Collected data

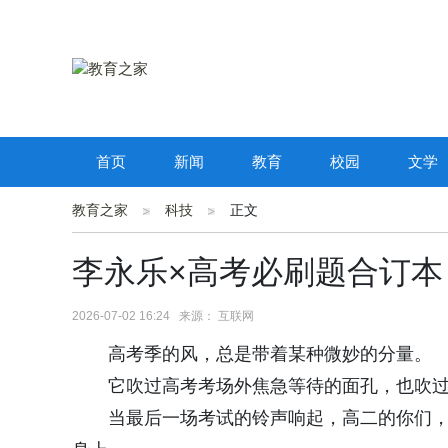
首页
新闻
教育
校园
文学
教育之家
科技
正文
李永乐×高考必刷题合订本
2026-07-02 16:24 来源： 互联网
高考季的风，总是带着某种微妙的分量。
它吹过高考考场外焦急等待的面孔，也吹
当最后一场考试的铃声响起，高二的你们，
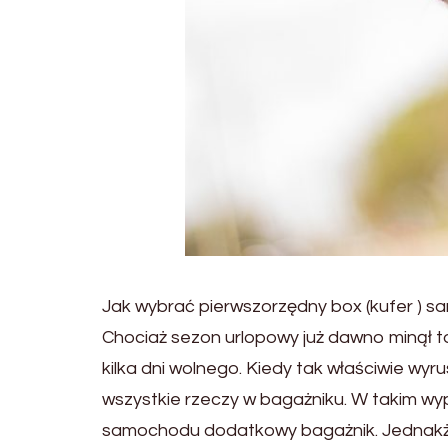
Jak wybrać pierwszorzędny box (kufer )
Chociaż sezon urlopowy już dawno minął to
kilka dni wolnego. Kiedy tak właściwie w
wszystkie rzeczy w bagażniku. W takim w
samochodu dodatkowy bagażnik. Jednakże n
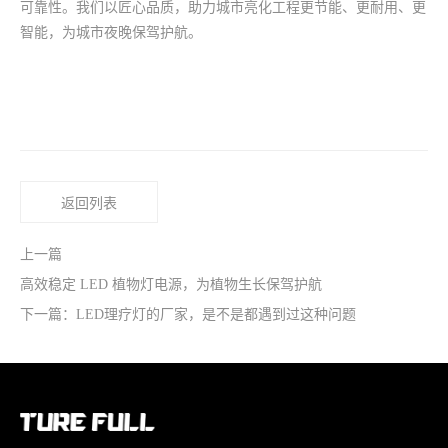
可靠性。我们以匠心品质，助力城市亮化工程更节能、更耐用、更
智能，为城市夜晚保驾护航。
返回列表
上一篇
高效稳定 LED 植物灯电源，为植物生长保驾护航
下一篇：LED理疗灯的厂家，是不是都遇到过这种问题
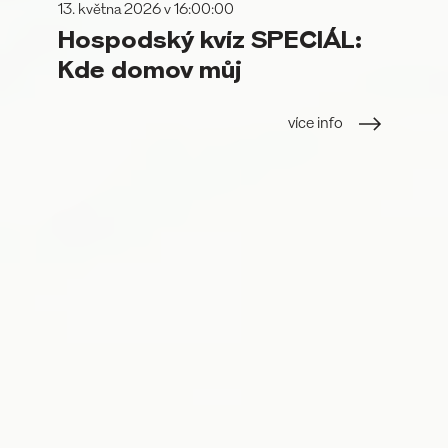
13. května 2026 v 16:00:00
Hospodský kvíz SPECIÁL:
Kde domov můj
více info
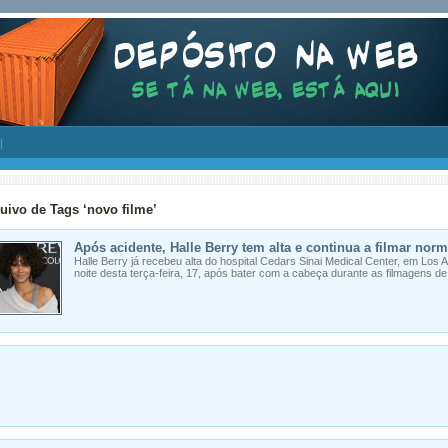
uivo de Tags ‘novo filme’
Após acidente, Halle Berry tem alta e continua a filmar nor
Halle Berry já recebeu alta do hospital Cedars Sinai Medical Center, em Los 
noite desta terça-feira, 17, após bater com a cabeça durante as filmagens d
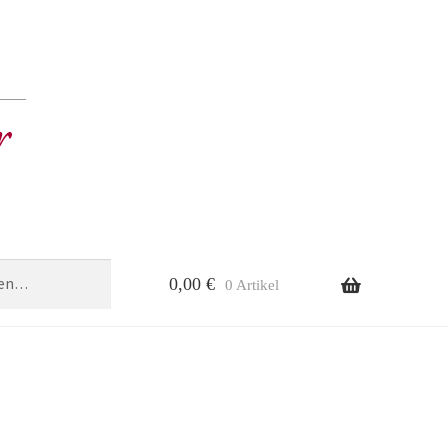
0,00
€
0 Artikel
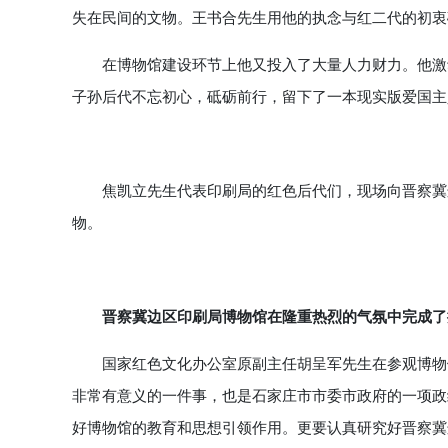
失在民间的文物。王书合先生用他的执念与红二代的初衷
在博物馆建设环节上他又投入了大量人力财力。他激动
子孙后代不忘初心，砥砺前行，留下了一本现实版爱国主
焦凯立先生代表印刷局的红色后代们，现场向晋察冀边
物。
晋察冀边区印刷局博物馆在隆重热烈的气氛中完成了
国家红色文化办公室原副主任胡呈军先生在参观博物馆
非常有意义的一件事，也是石家庄市市委市政府的一项政
好博物馆的教育和思想引领作用。更要认真研究好晋察冀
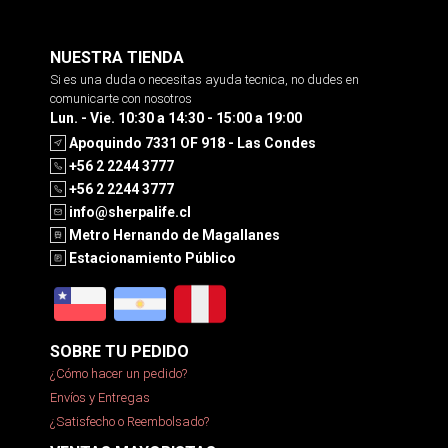
NUESTRA TIENDA
Si es una duda o necesitas ayuda tecnica, no dudes en
comunicarte con nosotros
Lun. - Vie. 10:30 a 14:30 - 15:00 a 19:00
Apoquindo 7331 OF 918 - Las Condes
+56 2 2244 3777
+56 2 2244 3777
info@sherpalife.cl
Metro Hernando de Magallanes
Estacionamiento Público
SOBRE TU PEDIDO
¿Cómo hacer un pedido?
Envíos y Entregas
¿Satisfecho o Reembolsado?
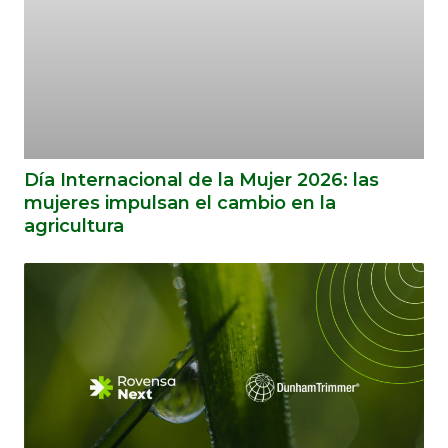
Día Internacional de la Mujer 2026: las
mujeres impulsan el cambio en la
agricultura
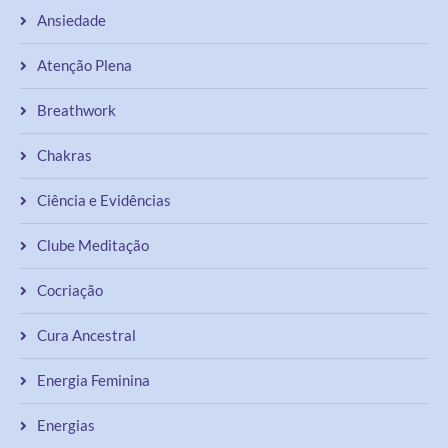
Ansiedade
Atenção Plena
Breathwork
Chakras
Ciência e Evidências
Clube Meditação
Cocriação
Cura Ancestral
Energia Feminina
Energias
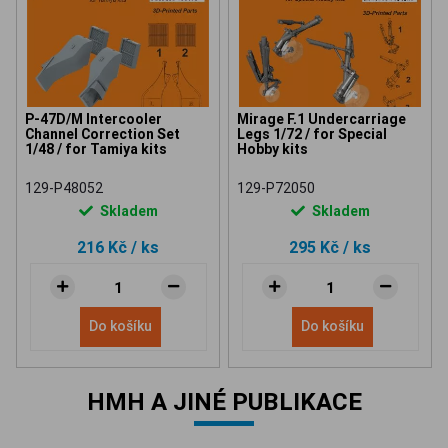
P-47D/M Intercooler
Mirage F.1 Undercarriage
Channel Correction Set
Legs 1/72 / for Special
1/48 / for Tamiya kits
Hobby kits
129-P48052
129-P72050
Skladem
Skladem
216 Kč
/ ks
295 Kč
/ ks
Do košíku
Do košíku
HMH A JINÉ PUBLIKACE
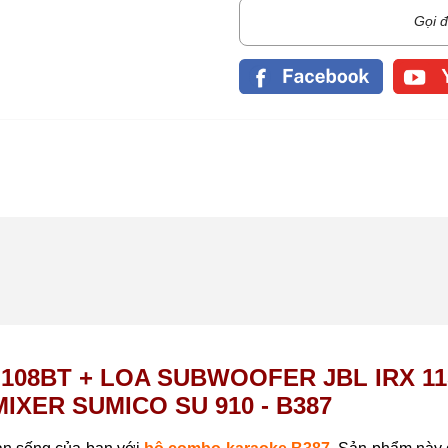
Gọi đ
 108BT + LOA SUBWOOFER JBL IRX 11
IXER SUMICO SU 910 - B387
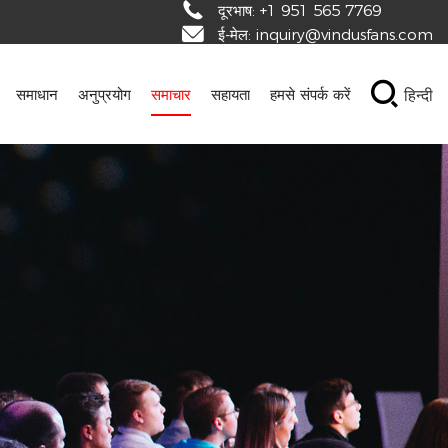
दूरभाष:
+1 951 565 7769
ई-मेल:
inquiry@vindusfans.com
हिन्दी
समाधान
अनुप्रयोग
समाचार
सहायता
हमसे संपर्क करें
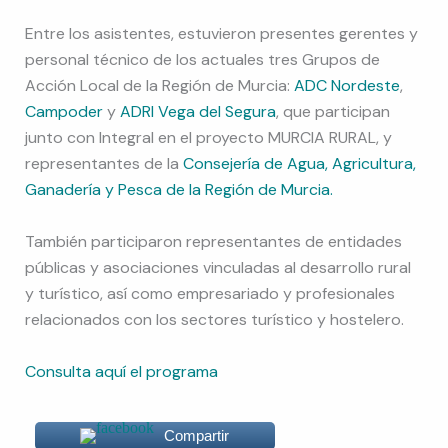
Entre los asistentes, estuvieron presentes gerentes y
personal técnico de los actuales tres Grupos de
Acción Local de la Región de Murcia:
ADC Nordeste
,
Campoder
y
ADRI Vega del Segura
, que participan
junto con Integral en el proyecto MURCIA RURAL, y
representantes de la
Consejería de Agua, Agricultura,
Ganadería y Pesca de la Región de Murcia.
También participaron representantes de entidades
públicas y asociaciones vinculadas al desarrollo rural
y turístico, así como empresariado y profesionales
relacionados con los sectores turístico y hostelero.
Consulta aquí el programa
Compartir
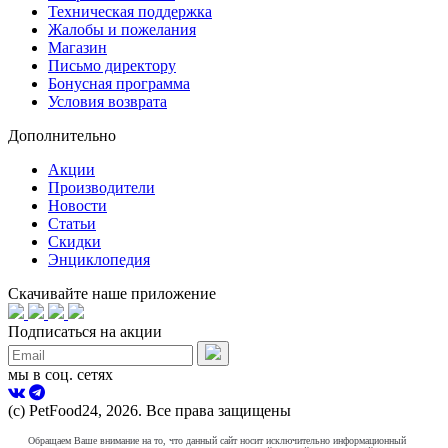
Техническая поддержка
Жалобы и пожелания
Магазин
Письмо директору
Бонусная программа
Условия возврата
Дополнительно
Акции
Производители
Новости
Статьи
Скидки
Энциклопедия
Скачивайте наше приложение
Подписаться на акции
мы в соц. сетях
(с) PetFood24, 2026. Все права защищены
Обращаем Ваше внимание на то, что данный сайт носит исключительно информационный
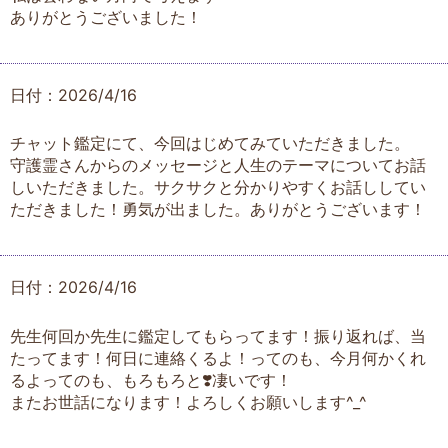
ありがとうございました！
日付：2026/4/16
チャット鑑定にて、今回はじめてみていただきました。
守護霊さんからのメッセージと人生のテーマについてお話
しいただきました。サクサクと分かりやすくお話ししてい
ただきました！勇気が出ました。ありがとうございます！
日付：2026/4/16
先生何回か先生に鑑定してもらってます！振り返れば、当
たってます！何日に連絡くるよ！ってのも、今月何かくれ
るよってのも、もろもろと❣️凄いです！
またお世話になります！よろしくお願いします^_^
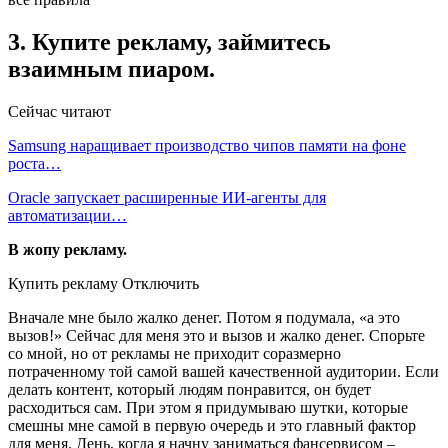
3. Купите рекламу, займитесь
взаимным пиаром.
Сейчас читают
Samsung наращивает производство чипов памяти на фоне
роста…
Oracle запускает расширенные ИИ‑агенты для
автоматизации…
В жопу рекламу.
Купить рекламу Отключить
Вначале мне было жалко денег. Потом я подумала, «а это
вызов!» Сейчас для меня это и вызов и жалко денег. Спорьте
со мной, но от рекламы не приходит соразмерно
потраченному той самой вашей качественной аудитории. Если
делать контент, который людям понравится, он будет
расходиться сам. При этом я придумываю шутки, которые
смешны мне самой в первую очередь и это главный фактор
для меня. День, когда я начну заниматься фансервисом –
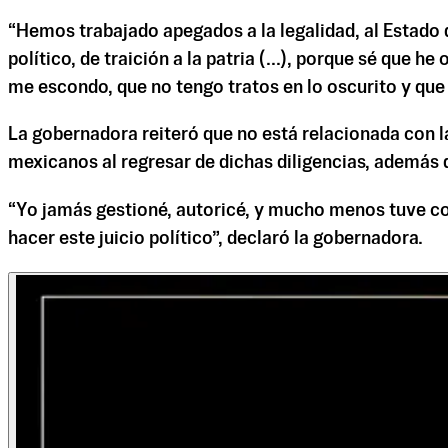
“Hemos trabajado apegados a la legalidad, al Estado 
político, de traición a la patria (...), porque sé que h
me escondo, que no tengo tratos en lo oscurito y qu
La gobernadora reiteró que no está relacionada con l
mexicanos al regresar de dichas diligencias, además de
“Yo jamás gestioné, autoricé, y mucho menos tuve co
hacer este juicio político”, declaró la gobernadora.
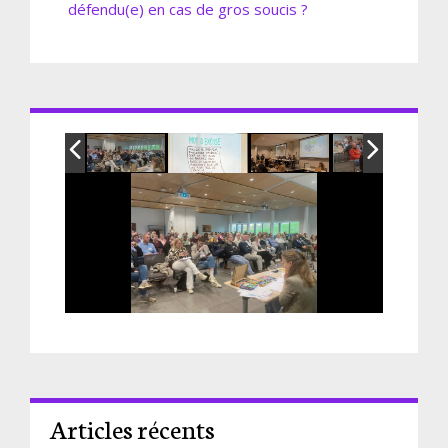
défendu(e) en cas de gros soucis ?
Articles récents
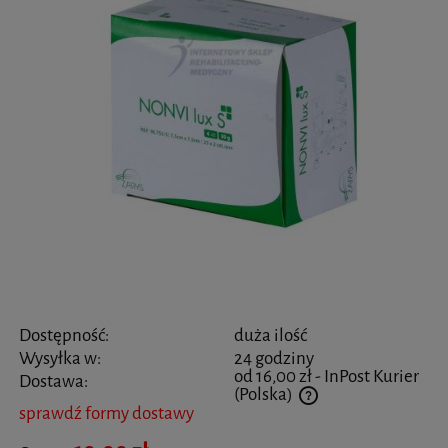
Dostępność:
duża ilość
Wysyłka w:
24 godziny
od 16,00 zł
- InPost Kurier
Dostawa:
(Polska)
sprawdź formy dostawy
Cena nie zawiera ewentualnych kosztów płatności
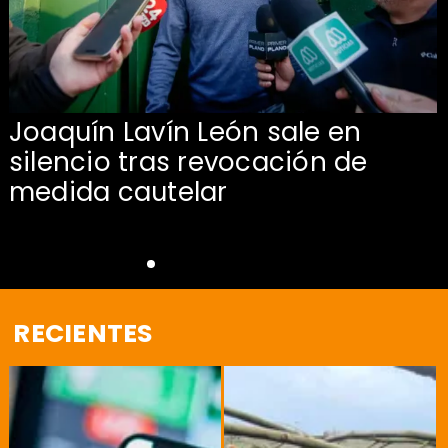
Joaquín Lavín León sale en
silencio tras revocación de
medida cautelar
RECIENTES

Goal of the exercise:
Of all the lines above, count the ones that include the string "рекламу" and give the number alone.

Task solution:
3